Test of a modified version of Michal Kolesar's dfadjust
package
https://github.com/kolesarm/Robust-Small-Sample-Standard-Errors
This version achieves quite substantial speed-ups simply by using Sebastian Krantz's (not me, there is an extra t!) collapse
package (https://github.com/SebKrantz/collapse) and replacing
the tapply(x, clustervariable, sum)
and apply(some_matrix,2,tapply(x,clustervaiable,sum))
calls with collapse::fsum
.
Speed gains seem largest if there are many x variables.
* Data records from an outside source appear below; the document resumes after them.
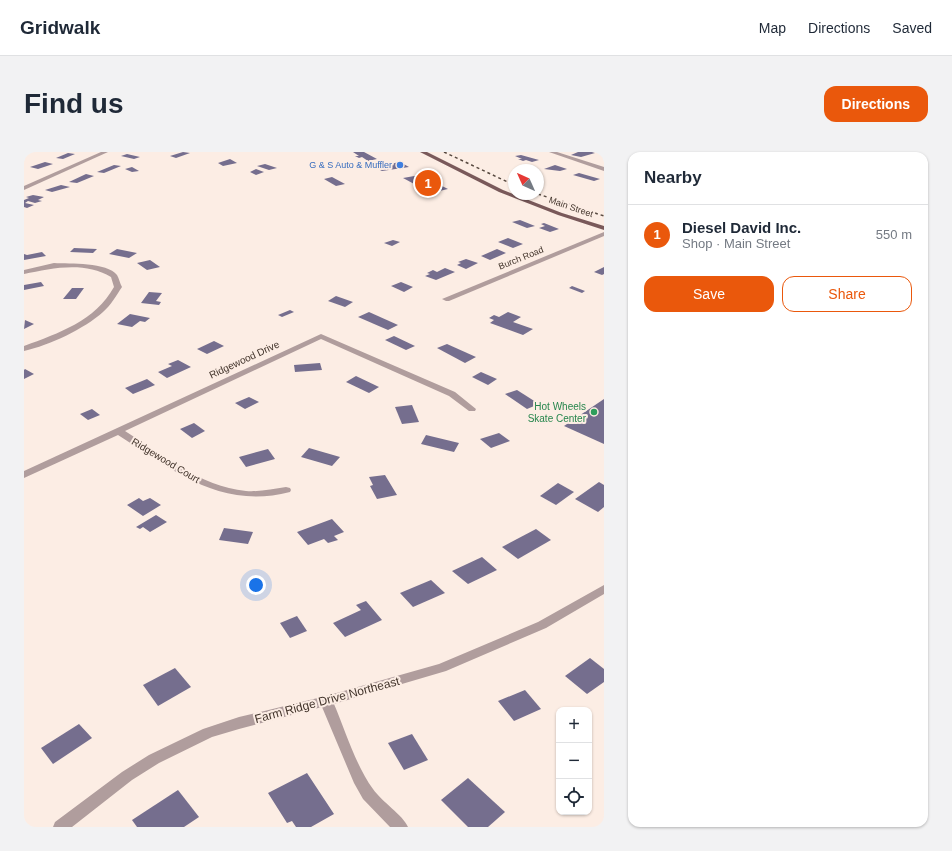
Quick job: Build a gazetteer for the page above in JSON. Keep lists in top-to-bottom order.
{
  "streets": {
    "main road": ["Main Street"],
    "street": [
      "Burch Road",
      "Ridgewood Drive",
      "Ridgewood Court",
      "Farm Ridge Drive Northeast"
    ]
  },
  "crossings": [
    ["Ridgewood Drive", "Ridgewood Court"]
  ],
  "places": ["G & S Auto & Muffler", "Hot Wheels Skate Center"],
  "north": "top left",
  "page": {
    "header": "Gridwalk",
    "nav": ["Map", "Directions", "Saved"],
    "buttons": [
      "Directions",
      ["Save", "Share"]
    ],
    "title": "Find us",
    "heading": "Nearby",
    "pins": "1",
    "list": [
      {
        "mark": "1",
        "name": "Diesel David Inc.",
        "note": "Shop · Main Street",
        "value": "550 m"
      }
    ],
    "map_buttons": ["+", "−"]
  }
}
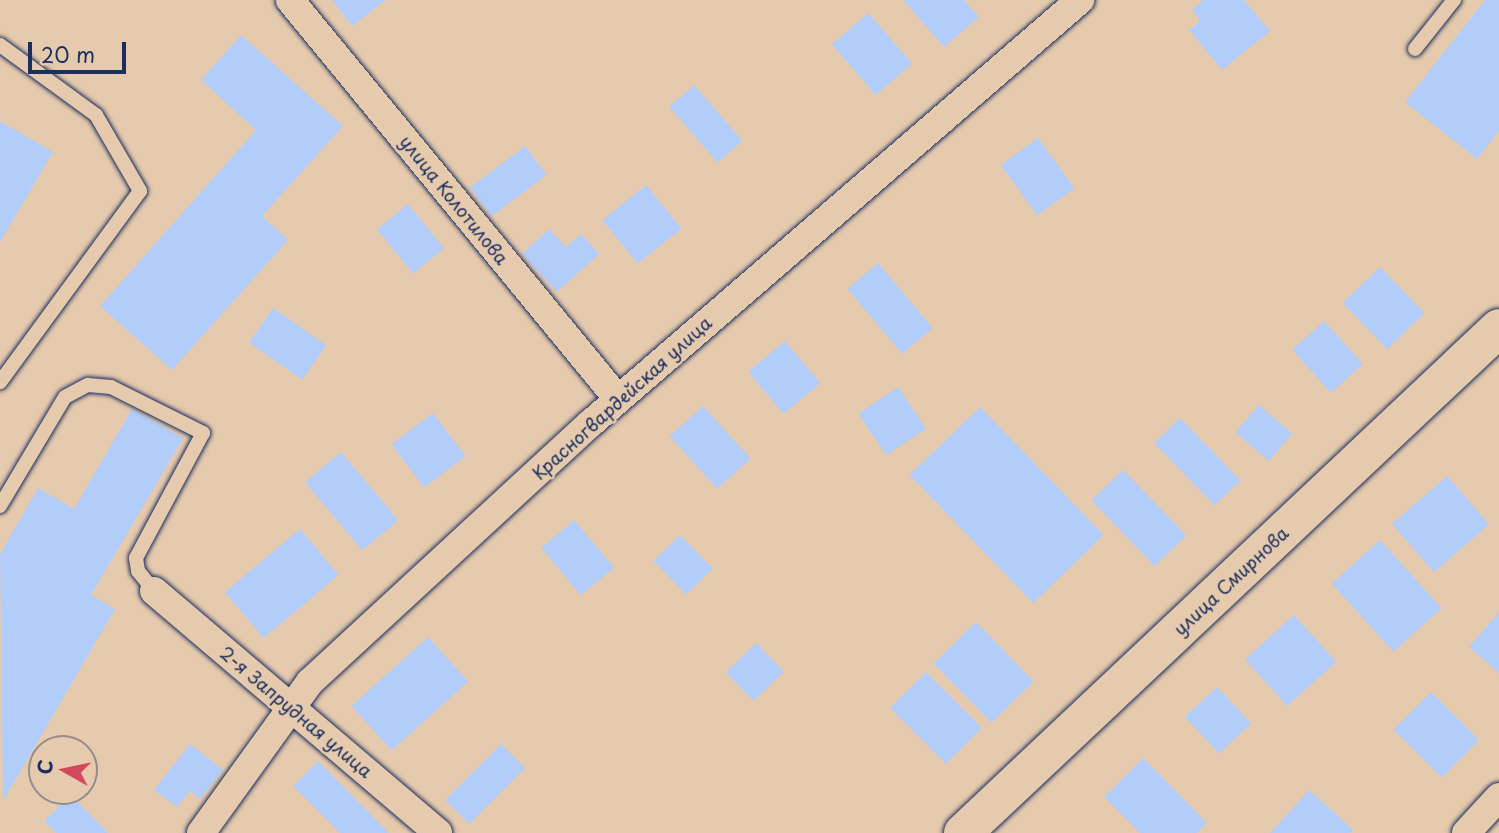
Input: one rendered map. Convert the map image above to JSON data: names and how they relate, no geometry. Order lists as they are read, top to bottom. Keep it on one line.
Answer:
{"streets":{"main road":["улица Смирнова"],"street":["улица Колотилова","Красногвардейская улица","2-я Запрудная улица"]},"crossings":[["улица Колотилова","Красногвардейская улица"],["Красногвардейская улица","2-я Запрудная улица"]],"scale_bar":"20 m","north":"left"}
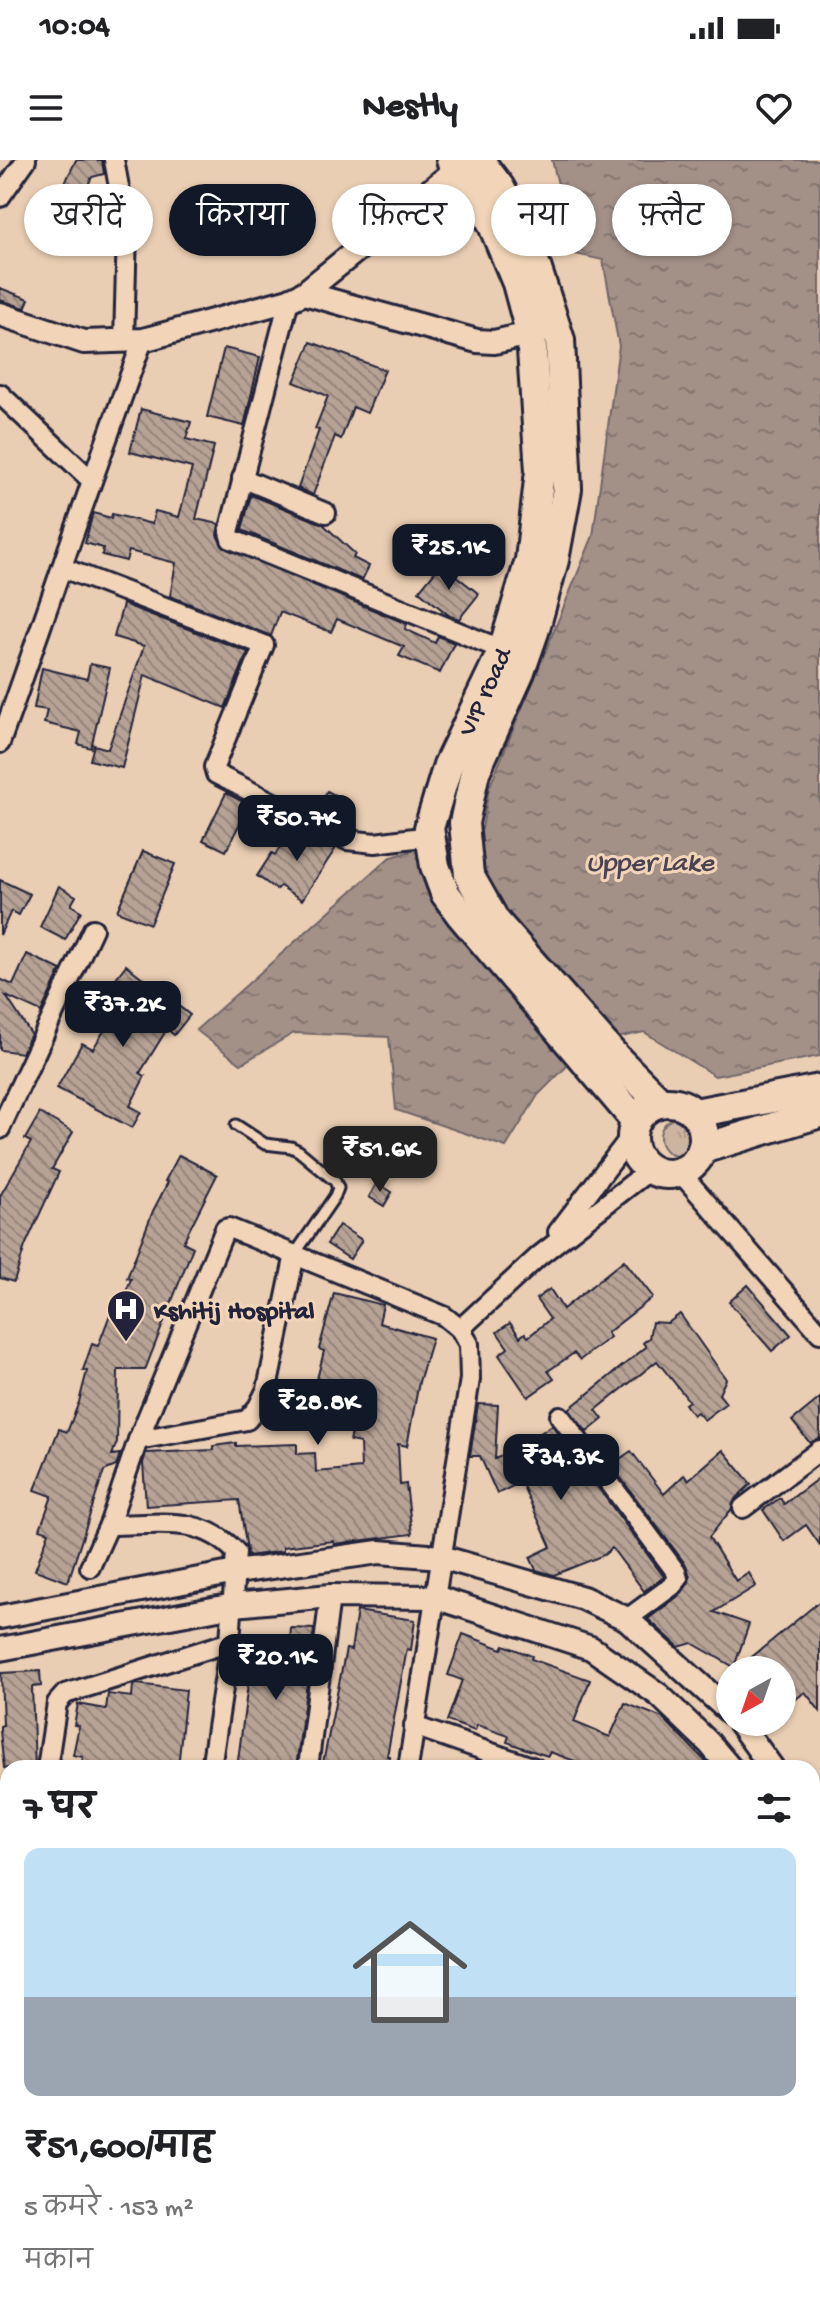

That is because the call to df0
inside the code loops through all x
variables and collapse::fsum
substantially speeds up df0
.
In the following example with many x, the modification yields roughly a 10x speed-up.
N = 1000
S = 20 # num_cluster
K = 200 # num_x
X = matrix(rnorm(N*K),N,K)
colnames(X) = paste0("x",1:K)
clustervar = as.factor(rep(1:S, each = N/S))
y = rnorm(N)
dat = cbind(data.frame(y=y, as.data.frame(X)))
reg = lm(y~., data=dat)
# Original dfadjust
start.time <- Sys.time()
org = dfadjust::dfadjustSE(reg, clustervar)
Sys.time()-start.time
## Time difference of 8.170841 secs
# Faster version using collapse::fsum
start.time <- Sys.time()
fast = dfadjustFaster::dfadjustSE(reg, clustervar)
Sys.time()-start.time
## Time difference of 0.7872219 secs
# Roughly a 10x speed improvement in this example
# Results are essentially equal
all.equal(org$coefficients,fast$coefficients)
## [1] TRUE